Money was increasingly becoming an issue that we needed to focus on and lucky as we were, we were approached by fellow Gothenburg game studio Free Lunch Design who asked if we could do some work for hire for them on their current project, comic conquest. This was perfect timing for us, so Mathias jumped on board and helped them out for over a few months time, and brought in some money that way.
Unfortunately that meant nearly three months without Mathias on the project, which definitely slowed down the implementation-part of things. So, me and Henrik decided to focus on the cutscenes rather than the actual game itself for a while. This turned out to be a very, very good thing. Focusing on the cutscenes meant that we really had to start analyzing the plot and flow of the game, which lead to quite a lot more radical changes which would have been immensely hard to make if production on the actual implementation of the game had come any further.
Mathias prepares a super secret beer & coffee x-mas present for free lunch design.
Once the cutscene storyboards were all finalized everything around them started falling into place at a very rapid rate. Even though I’m proud to say that the storytelling this time around is more in the game than in the movies, the movies do form some kind of base. Pillars, if you will, that make the rest of the game easier to write, once they’re all in place.
Once Mathias returned we finally got our loan secured, and also we found out that we had quite a lot of taxes to get back, so we didn’t have to borrow quite as much money as we first feared. So the monetary situation was all of a sudden a lot nicer. From then on it’s been rocketspeed development 110%.
The game is now fully playable from start to finish. It’s still very rough around the edges and the cinematics are still nothing but animated storyboards. We’re missing a gigantic amount of polish. Less than half the speech has been recorded, there’s still loads of feedback missing, but the whole game is there and feels absolutely awesome.

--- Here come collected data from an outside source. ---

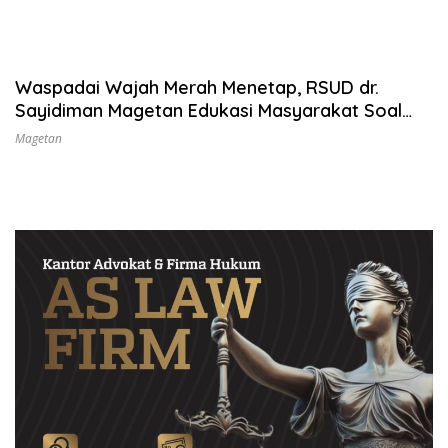
Waspadai Wajah Merah Menetap, RSUD dr.
Sayidiman Magetan Edukasi Masyarakat Soal
Rosacea
Magetan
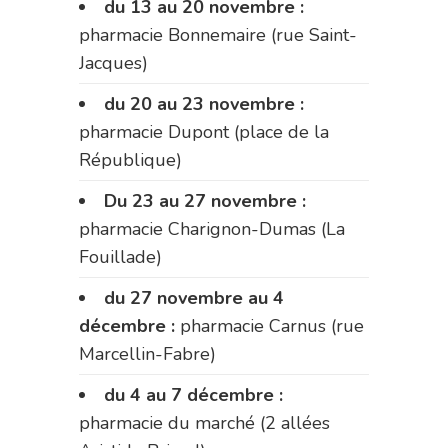
du 13 au 20 novembre :
pharmacie Bonnemaire (rue Saint-
Jacques)
du 20 au 23 novembre :
pharmacie Dupont (place de la
République)
Du 23 au 27 novembre :
pharmacie Charignon-Dumas (La
Fouillade)
du 27 novembre au 4
décembre :
pharmacie Carnus (rue
Marcellin-Fabre)
du 4 au 7 décembre :
pharmacie du marché (2 allées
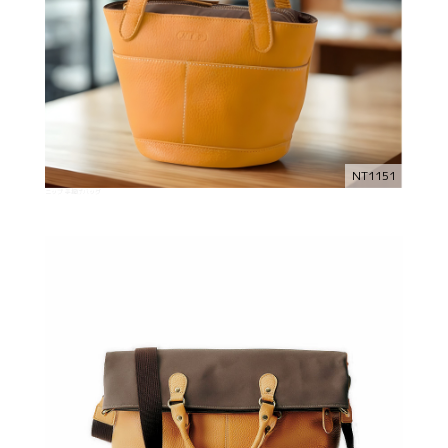
NT1151
ニップ 手提げバッグ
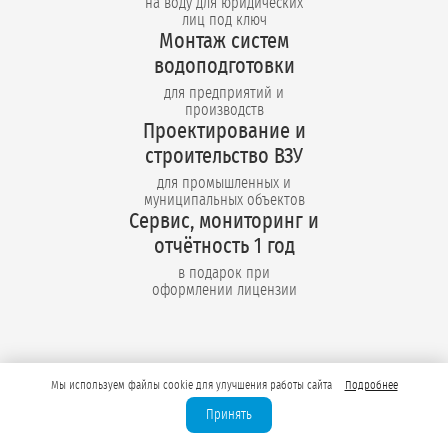
Лицензирование
недропользования
для технической и
питьевой воды
Мы используем файлы cookie для улучшения работы сайта
Подробнее
Бурение промышленных
Принять
скважин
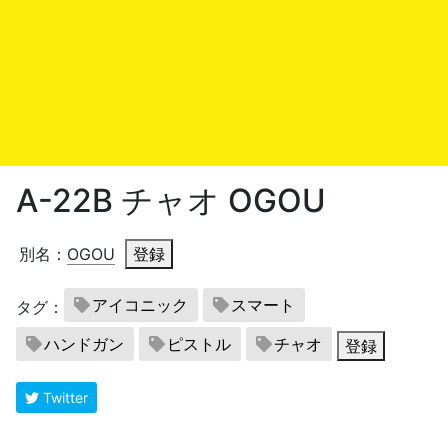
A-22B チャオ OGOU
別名：
OGOU
登録
アイコニック
スマート
タグ：
ハンドガン
ピストル
チャオ
登録
Twitter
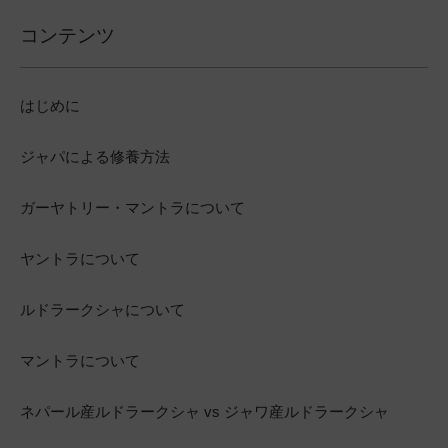
コンテンツ
はじめに
ジャパによる修養方法
ガーヤトリー・マントラについて
ヤントラについて
ルドラークシャについて
マントラについて
ネパール産ルドラークシャ vs ジャワ産ルドラークシャ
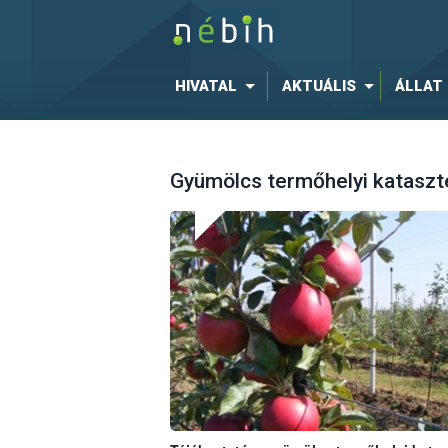
HIVATAL
AKTUÁLIS
ÁLLAT
Gyümölcs termőhelyi kataszte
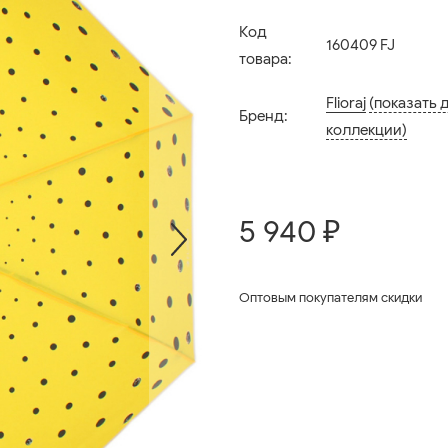
Код
160409 FJ
товара:
Flioraj
(показать 
Бренд:
коллекции)
5 940 ₽
Оптовым покупателям скидки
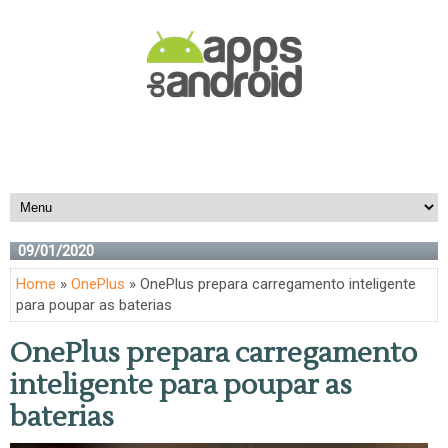
09/01/2020
Home
»
OnePlus
» OnePlus prepara carregamento inteligente
para poupar as baterias
OnePlus prepara carregamento
inteligente para poupar as
baterias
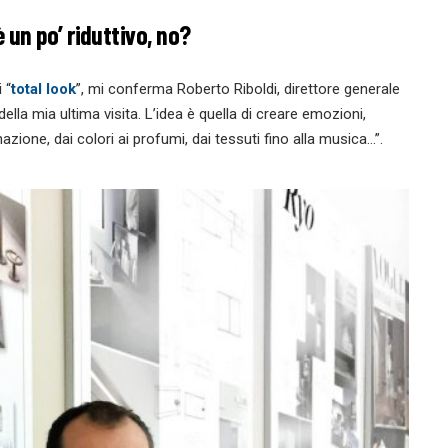
 un po’ riduttivo, no?
 “
total look
”, mi conferma Roberto Riboldi, direttore generale
ella mia ultima visita. L’idea è quella di creare emozioni,
minazione, dai colori ai profumi, dai tessuti fino alla musica…”.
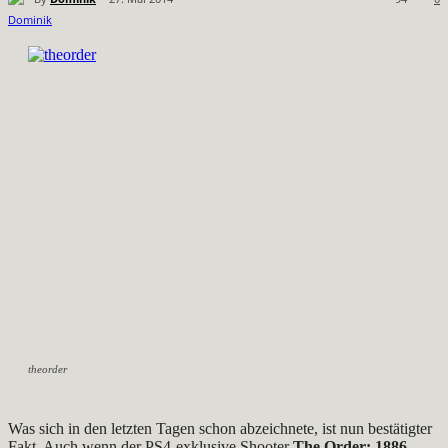
theorder
Was sich in den letzten Tagen schon abzeichnete, ist nun bestätigter
Fakt. Auch wenn der PS4-exklusive Shooter
The Order: 1886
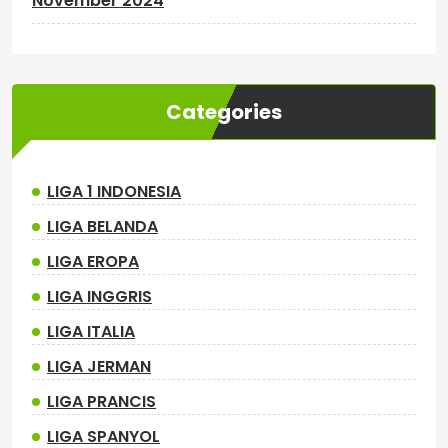
November 2024
Categories
LIGA 1 INDONESIA
LIGA BELANDA
LIGA EROPA
LIGA INGGRIS
LIGA ITALIA
LIGA JERMAN
LIGA PRANCIS
LIGA SPANYOL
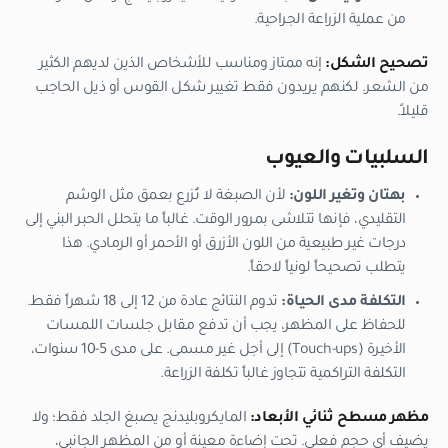
من عملية الزراعة الجراحية.
تصحيح الشكل:
إنه ممتاز ومناسب للأشخاص الذين لديهم الكثير
من الشعر. لكنهم يريدون فقط تغيير شكل القوس أو ذيل الحاجب
قليلاً.
السلبيات والعيوب
بهتان وتغير اللون:
لأن الصبغة لا تُزرع بعمق مثل الوشم
التقليدي، فإنها تتلاشى بمرور الوقت. غالباً ما يتحلل الحبر البني إلى
درجات غير طبيعية من اللون الأزرق أو الأحمر أو الرمادي. هذا
يتطلب تصحيحاً لونياً لاحقاً.
التكلفة مدى الحياة:
تدوم النتائج عادة من 12 إلى 18 شهراً فقط.
للحفاظ على المظهر، يجب أن تدفع مقابل جلسات اللمسات
الأخيرة (Touch-ups) إلى أجل غير مسمى. على مدى 5-10 سنوات،
التكلفة التراكمية تتجاوز غالباً تكلفة الزراعة.
مظهر مسطح ثنائي الأبعاد:
المايكروبليدنج يصبغ الجلد فقط؛ ولا
يضيف أي حجم فعلي. تحت إضاءة معينة أو من المظهر الجانبي،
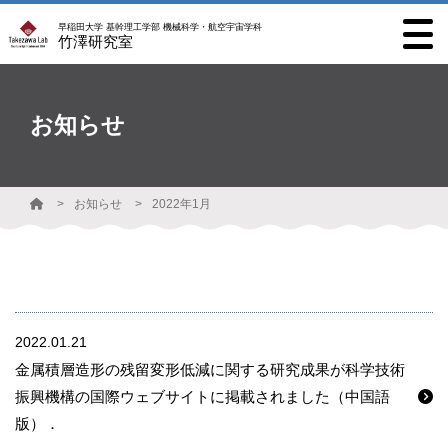
早稲田大学 基幹理工学部 機械科学・航空宇宙学科
竹澤研究室
お知らせ
お知らせ
2022年1月
2022.01.21
金属積層造形の残留変形低減に関する研究成果が科学技術
振興機構の国際ウェブサイトに掲載されました（中国語
版）．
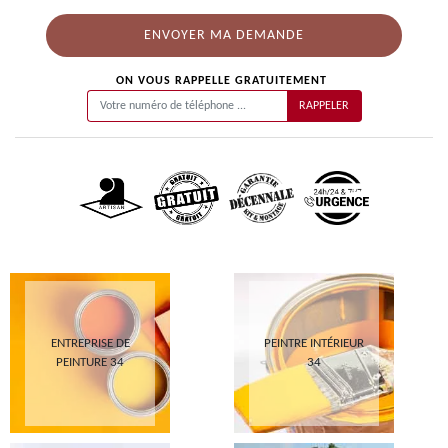
ON VOUS RAPPELLE GRATUITEMENT
ENTREPRISE DE
PEINTRE INTÉRIEUR
PEINTURE 34
34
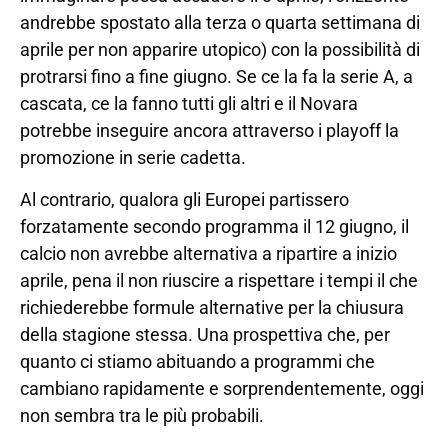
andrebbe spostato alla terza o quarta settimana di
aprile per non apparire utopico) con la possibilità di
protrarsi fino a fine giugno. Se ce la fa la serie A, a
cascata, ce la fanno tutti gli altri e il Novara
potrebbe inseguire ancora attraverso i playoff la
promozione in serie cadetta.
Al contrario, qualora gli Europei partissero
forzatamente secondo programma il 12 giugno, il
calcio non avrebbe alternativa a ripartire a inizio
aprile, pena il non riuscire a rispettare i tempi il che
richiederebbe formule alternative per la chiusura
della stagione stessa. Una prospettiva che, per
quanto ci stiamo abituando a programmi che
cambiano rapidamente e sorprendentemente, oggi
non sembra tra le più probabili.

One of the biggest challenges, one of the reasons that we’ve rewritten such large parts of the game so many times, was the fact that we this time around wanted to make the player feel more involved in pushing the plot forward. This was something we really felt we wanted to improve on from TJD1, and something I proudly can say we have finally succeeded with. It took forever, but we nailed it.
So, yet again the new year begins with an awesome feeling of optimism and high momentum! And this time we’re taking a break from the globetrotting and focusing 100% on development.